[WORK REQUEST] Lines below that include "Tensaur" are the answer; copy each one.

[AVAILABLE DATA]

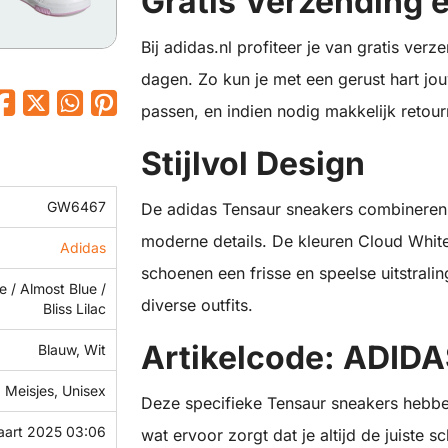
Gratis Verzending 
Bij adidas.nl profiteer je van gratis ver
dagen. Zo kun je met een gerust hart jo
passen, en indien nodig makkelijk retour
Stijlvol Design
GW6467
De adidas Tensaur sneakers combineren 
moderne details. De kleuren Cloud White
Adidas
schoenen een frisse en speelse uitstrali
 / Almost Blue /
diverse outfits.
Bliss Lilac
Artikelcode: ADI
Blauw, Wit
 Meisjes, Unisex
Deze specifieke Tensaur sneakers heb
aart 2025 03:06
wat ervoor zorgt dat je altijd de juiste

[EXERCISE ANSWER]
De adidas Tensaur sneakers combineren 
Deze specifieke Tensaur sneakers heb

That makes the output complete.